The group, including Médecins Sans Frontières Australia, expressed concerns that women and girls across the globe are struggling to access critical sexual and reproductive health care, citing evidence that COVID-19 lockdowns are on track to cause millions of unplanned pregnancies. In the Pacific, fear of the impact of COVID-19 on already fragile health systems has impacted on service delivery, with some organisations no longer travelling to rural and remote areas and other service delivery points reducing operating hours or closing altogether. Most group training on sexual health and reproductive rights have been cancelled as the result of physical distancing measures.
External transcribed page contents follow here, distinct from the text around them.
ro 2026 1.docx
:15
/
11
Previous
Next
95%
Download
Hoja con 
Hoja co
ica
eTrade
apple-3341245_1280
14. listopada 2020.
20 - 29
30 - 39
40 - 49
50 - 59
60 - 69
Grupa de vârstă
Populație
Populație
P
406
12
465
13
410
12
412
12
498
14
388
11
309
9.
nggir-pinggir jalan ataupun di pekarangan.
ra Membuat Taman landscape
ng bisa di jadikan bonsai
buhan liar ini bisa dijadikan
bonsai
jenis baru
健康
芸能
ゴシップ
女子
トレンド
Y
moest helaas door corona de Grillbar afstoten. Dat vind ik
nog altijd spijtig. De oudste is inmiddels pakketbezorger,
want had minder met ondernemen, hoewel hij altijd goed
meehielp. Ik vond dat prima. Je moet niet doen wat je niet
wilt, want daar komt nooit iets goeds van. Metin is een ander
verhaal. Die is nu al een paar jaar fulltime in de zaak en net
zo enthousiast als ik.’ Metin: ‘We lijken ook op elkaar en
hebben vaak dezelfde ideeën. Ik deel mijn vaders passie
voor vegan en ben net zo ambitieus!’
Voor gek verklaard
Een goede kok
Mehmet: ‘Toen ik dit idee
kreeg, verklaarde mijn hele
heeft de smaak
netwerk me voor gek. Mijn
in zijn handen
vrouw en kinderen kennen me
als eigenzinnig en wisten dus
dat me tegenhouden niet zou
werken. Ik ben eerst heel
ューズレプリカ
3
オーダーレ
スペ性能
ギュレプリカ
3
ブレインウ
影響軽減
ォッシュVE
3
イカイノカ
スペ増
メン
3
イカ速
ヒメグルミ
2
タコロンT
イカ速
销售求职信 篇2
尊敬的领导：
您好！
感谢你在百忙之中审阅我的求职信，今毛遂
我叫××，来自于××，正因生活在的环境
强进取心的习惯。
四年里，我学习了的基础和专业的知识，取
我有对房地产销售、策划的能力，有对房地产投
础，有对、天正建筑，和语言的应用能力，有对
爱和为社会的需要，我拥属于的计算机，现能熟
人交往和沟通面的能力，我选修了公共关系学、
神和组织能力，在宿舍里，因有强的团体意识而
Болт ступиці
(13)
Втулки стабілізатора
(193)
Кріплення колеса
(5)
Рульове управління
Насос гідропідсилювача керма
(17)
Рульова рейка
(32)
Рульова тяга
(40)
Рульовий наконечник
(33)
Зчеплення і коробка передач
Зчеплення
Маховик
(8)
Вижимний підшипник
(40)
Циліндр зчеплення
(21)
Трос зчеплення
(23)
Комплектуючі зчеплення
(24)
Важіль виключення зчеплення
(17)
A recent UNFPA report makes the grim assessment that even a six-month lockdown could mean 47 million girls and women globally cannot access contraception and 7 million will become pregnant. The agency estimates that for every three months the lockdown continues, 2 million more will be unable to use contraceptives due to supply chain disruptions.
“We are facing a very serious public health emergency,” Consortium Co-Chair Nate Henderson of Family Planning NSW said. “There is clear evidence that reduced access to contraception, safe abortion and post-abortion care, testing and treatment for HIV and sexually transmitted infections, as well as maternal health services will result in increased pregnancies, sexually transmissible infections and complications (including death) from unsafe abortions and childbirth.”